There are 3 meal servings per shift, breakfast, lunch, and dinner, typically with 3 or 4 meal choices per sitting, plus lighter options including cold salad bar, and soups. If you like a sweet treat, there is ALWAYS desert available. Let us also not forget the tea breaks; consisting of a bacon or egg roll in the morning or a “fancy piece” aka traybake in the afternoon, there is also a solid supply of fresh fruit available too. With 24-hour workings this service goes on both days and nights, which takes a small army to coordinate timings and the different types of food required!


Meal choices of course do not always come from dietary requirements or the preference to be healthy. Religious reasons for meal choices are commonplace in society and it’s not uncommon to see Halal or Kosher meat choices on a menu, however, with the current demographic offshore this is less prevalent, and with increased vegetarian options, there is a nutritious workaround.


It can be difficult for those offshore during religious periods, for example, Ramadan. Ramadan is a period of fasting, reflection and prayer observed by Muslims worldwide. From Sunrise to Sunset the period of fasting is observed, this can be a very long day if you are in the Northern Hemisphere with daylight lasting over 12 hours. The fast is traditionally broken with a meal after sundown (called Iftar). If you are working offshore mealtimes are often set which could be difficult to work around. During a recent Ramadan celebration on Judy, Archie was able to set up a table with Iftar to accommodate the Muslim workforce who were offshore during the period. Outside of the normal mealtimes.

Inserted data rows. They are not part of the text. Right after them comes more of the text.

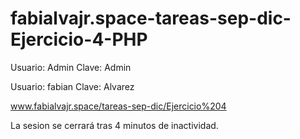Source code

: # fabialvajr.space-tareas-sep-dic-Ejercicio-4-PHP
Usuario: Admin
Clave: Admin

Usuario: fabian
Clave: Alvarez

www.fabialvajr.space/tareas-sep-dic/Ejercicio%204

La sesion se cerrará tras 4 minutos de inactividad.
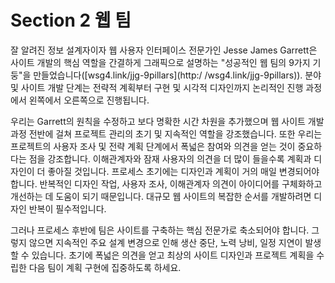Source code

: # Section 2 웹 팀

잘 알려진 정보 설계자이자 웹 사용자 인터페이스 전문가인 Jesse James Garrett은 사이트 개발의 핵심 역할을 간결하게 그래픽으로 설명하는 "성공적인 웹 팀의 9가지 기둥"을 만들었습니다([wsg4.link/jjg-9pillars](http:/ /wsg4.link/jjg-9pillars)). 분야 및 사이트 개발 단계는 전략적 계획부터 구현 및 시각적 디자인까지 논리적인 진행 과정에서 왼쪽에서 오른쪽으로 진행됩니다.

우리는 Garrett의 원칙을 수정하고 보다 명확한 시간 차원을 추가했으며 웹 사이트 개발 과정 전반에 걸쳐 프로젝트 관리의 초기 및 지속적인 역할을 강조했습니다. 또한 우리는 프로젝트의 사용자 조사 및 전략 계획 단계에서 폭넓은 참여와 의견을 얻는 것이 중요하다는 점을 강조합니다. 이해관계자와 잠재 사용자의 의견을 더 많이 들을수록 계획과 디자인이 더 좋아질 것입니다. 프로세스 초기에는 디자인과 계획이 거의 매일 변경되어야 합니다. 반복적인 디자인 작업, 사용자 조사, 이해관계자 의견이 아이디어를 구체화하고 개선하는 데 도움이 되기 때문입니다. 대규모 웹 사이트의 복잡한 순서를 개발하려면 디자인 반복이 필수적입니다.

그러나 프로세스 후반에 팀은 사이트를 구축하는 핵심 전문가로 축소되어야 합니다. 그렇지 않으면 지속적인 주요 설계 변경으로 인해 생산 중단, 노력 낭비, 일정 지연이 발생할 수 있습니다. 초기에 폭넓은 의견을 얻고 최상의 사이트 디자인과 프로젝트 계획을 수립한 다음 팀이 계획 구현에 집중하도록 하세요.
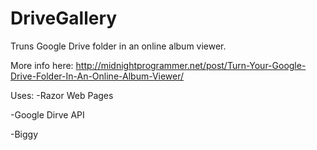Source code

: DriveGallery
============

Truns Google Drive folder in an online album viewer.

More info here: http://midnightprogrammer.net/post/Turn-Your-Google-Drive-Folder-In-An-Online-Album-Viewer/

Uses:
-Razor Web Pages

-Google Dirve API

-Biggy
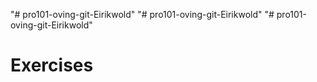 "# pro101-oving-git-Eirikwold" 
"# pro101-oving-git-Eirikwold" 
"# pro101-oving-git-Eirikwold" 
# Exercises
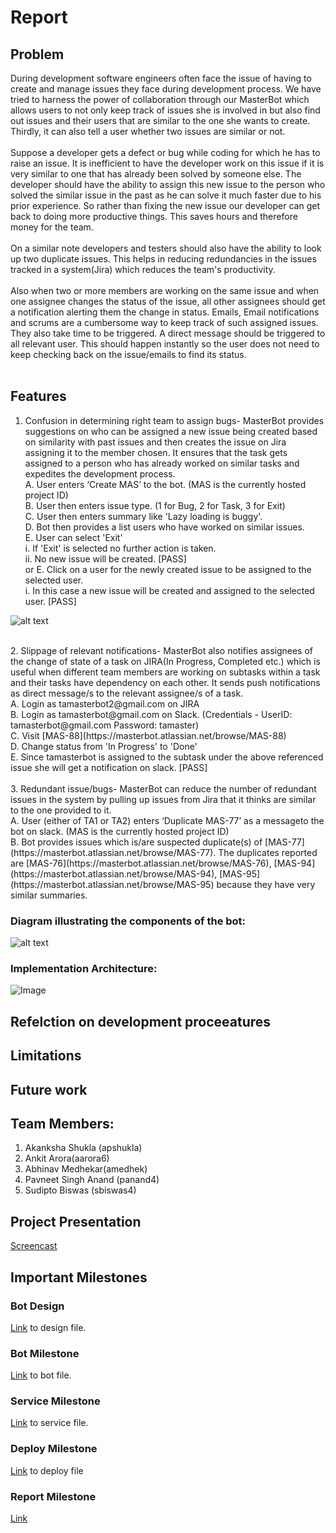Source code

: # Report

## Problem 
During development software engineers often face the issue of having to create and manage issues they face during development process. We have tried to harness the power of collaboration through our MasterBot which allows users to not only keep track of issues she is involved in but also find out issues and their users that are similar to the one she wants to create. Thirdly, it can also tell a user whether two issues are similar or not.<br>
<br>
Suppose a developer gets a defect or bug while coding for which he has to raise an issue. It is inefficient to have the developer work on this issue if it is very similar to one that has already been solved by someone else. The developer should have the ability to assign this new issue to the person who solved the similar issue in the past as he can solve it much faster due to his prior experience. So rather than fixing the new issue our developer can get back to doing more productive things. This saves hours and therefore money for the team.<br>
<br>
On a similar note developers and testers should also have the ability to look up two duplicate issues. This helps in reducing redundancies in the issues tracked in a system(Jira) which reduces the team's productivity. <br>
<br>
Also when two or more members are working on the same issue and when one assignee changes the status of the issue, all other assignees should get a notification alerting them the change in status. Emails, Email notifications and scrums are a cumbersome way to keep track of such assigned issues. They also take time to be triggered. A direct message should be triggered to all relevant user. This should happen instantly so the user does not need to keep checking back on the issue/emails to find its status. <br>
<br>

## Features
1. Confusion in determining right team to assign bugs- MasterBot provides suggestions on who can be assigned a new issue being created based on similarity with past issues and then creates the issue on Jira assigning it to the member chosen. It ensures that the task gets assigned to a person who has already worked on similar tasks and expedites the development process. <br>
A. User enters ‘Create MAS’ to the bot. (MAS is the currently hosted project ID)<br>
B. User then enters issue type. (1 for Bug, 2 for Task, 3 for Exit)<br>
C. User then enters summary like 'Lazy loading is buggy'.<br>
D. Bot then provides a list users who have worked on similar issues. <br>
E. User can select 'Exit' <br>
   i. If 'Exit' is selected no further action is taken.<br>
   ii. No new issue will be created. [PASS]<br>
or 
E. Click on a user for the newly created issue to be assigned to the selected user. <br>
   i. In this case a new issue will be created and assigned to the selected user. [PASS]<br>
   
![alt text](https://github.ncsu.edu/sbiswas4/CSC510_Fall17_Project/blob/master/Images/MasterBOT_Demo.gif) 

<br>
2. Slippage of relevant notifications- MasterBot also notifies assignees of the change of state of a task on JIRA(In Progress, Completed etc.) which is useful when different team members are working on subtasks within a task and their tasks have dependency on each other. It sends push notifications as direct message/s to the relevant assignee/s of a task.<br>
A. Login as tamasterbot2@gmail.com on JIRA<br>
B. Login as tamasterbot@gmail.com on Slack. (Credentials - UserID:  tamasterbot@gmail.com Password: tamaster)<br>
C. Visit [MAS-88](https://masterbot.atlassian.net/browse/MAS-88)<br>
D. Change status from 'In Progress' to 'Done'<br>
E. Since tamasterbot is assigned to the subtask under the above referenced issue she will get a notification on slack. [PASS] <br>
<br>
3. Redundant issue/bugs- MasterBot can reduce the number of redundant issues in the system by pulling up issues from Jira that it thinks are similar to the one provided to it. <br>
 A. User (either of TA1 or TA2) enters ‘Duplicate MAS-77’ as a messageto the bot on slack. (MAS is the currently hosted project ID)<br>
   B. Bot provides issues which is/are suspected duplicate(s) of [MAS-77](https://masterbot.atlassian.net/browse/MAS-77). The duplicates reported are [MAS-76](https://masterbot.atlassian.net/browse/MAS-76), [MAS-94](https://masterbot.atlassian.net/browse/MAS-94), [MAS-95](https://masterbot.atlassian.net/browse/MAS-95) because they have very similar summaries. 


### Diagram illustrating the components of the bot:
  ![alt text](https://github.ncsu.edu/sbiswas4/CSC510_Fall17_Project/blob/master/Images/design.png) 
  
### Implementation Architecture: 
![Image](https://github.ncsu.edu/sbiswas4/CSC510_Fall17_Project/blob/master/Images/Arch.png) 

## Refelction on development proceeatures

## Limitations 

## Future work

## Team Members:

1. Akanksha Shukla (apshukla)
2. Ankit Arora(aarora6) 
3. Abhinav Medhekar(amedhek) 
4. Pavneet Singh Anand (panand4) 
5. Sudipto Biswas (sbiswas4)


## Project Presentation
[Screencast](https://youtu.be/L-Ub6Lx6CrI)

## Important Milestones 
### Bot Design   
[Link](./DESIGN.md) to design file.   
    
### Bot Milestone
[Link](./BOT.md) to bot file.   
        
### Service Milestone
[Link](./service/Service.md) to service file. 

### Deploy Milestone 
[Link](./Deploy/deploy.md) to deploy file

### Report Milestone
[Link](./report.md)
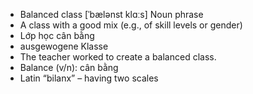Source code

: - Balanced class	[ˈbælənst klɑːs]	Noun phrase  
- A class with a good mix (e.g., of skill levels or gender)  
- Lớp học cân bằng  
- ausgewogene Klasse  
- The teacher worked to create a balanced class.  
- Balance (v/n): cân bằng  
- Latin “bilanx” – having two scales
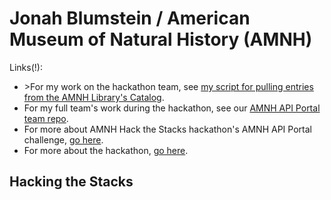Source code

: <h1>Jonah Blumstein / American Museum of Natural History (AMNH)</h1>

<p>Links(!):

<ul>
<li>>For my work on the hackathon team, see <a href="https://github.com/JBlumstein/amnh/blob/master/AMNH_Library_Catalog_script.ipynb">my script for pulling entries from the AMNH Library's Catalog</a>.</li>
<li>For my full team's work during the hackathon, see our <a href="https://github.com/HackTheStacks/API-Portal">AMNH API Portal team repo</a>.</li>
<li>For more about AMNH Hack the Stacks hackathon's AMNH API Portal challenge, <a href="https://github.com/amnh/HackTheStacks/wiki/AMNH-API-Portal">go here</a>.</li>
<li>For more about the hackathon, <a href="https://github.com/amnh/HacktheStacks/wiki">go here</a>.</li>
</ul

<hr>

<h2>Hacking the Stacks</h2>

<p>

Archie mentioned “A more diverse workforce creates opportunity to try out new meals and present more exciting choices if they’re being eaten, it’s a good thing”. Which sums up nicely changing attitudes within the North Sea.


If you’re heading offshore normally during your induction, the Safety Advisor will mention you can speak to the camp boss if you’ve any allergens/dietary requirements. If this is you, I encourage you to Speak Up! There is an option to cater for you, you are not being awkward by saying something. The Camp Boss will ensure that an option is adjusted, or an alternative is prepared accordingly. We at AXIS Network feel this is where inclusion starts to be effective, from the moment you arrive onboard, so you don’t have to worry about what you’re going to eat and can concentrate on your role offshore.


Some simple suggestions for inclusion offshore are to listen to your workforce around what dietary requirements they have. Ensure there is always an option to speak up (in private or at the start of your trip) if they’ve had a chance in diet. And encourage healthy eating through choices with a variety of meal types available.


Traditionally the meal choices Offshore revolved around anything that was deep fried, severed with chips and beans, some form of hot traditional pudding with enough custard to drown your sorrows. Nowadays, people are embracing change, choosing to go the "meat free " a few days a week either for personal or ethical reasons; allergies and other dietary requirements plus with widespread healthy eating campaigns. Organisations have had to adapt too, and this has promoted a big culture change with the way the offshore catering crews plan, budget, and present their meals.


Although at times change may seem slow or non-existent within the industry, I would argue it’s happening, albeit in a subtle way, through meal choices and the personnel you’re seeing offshore in comparison to just 10 years ago. All of which contribute to more inclusive environment, welcoming to a future diverse workforce, which ultimately leads us to a safer workplace for all.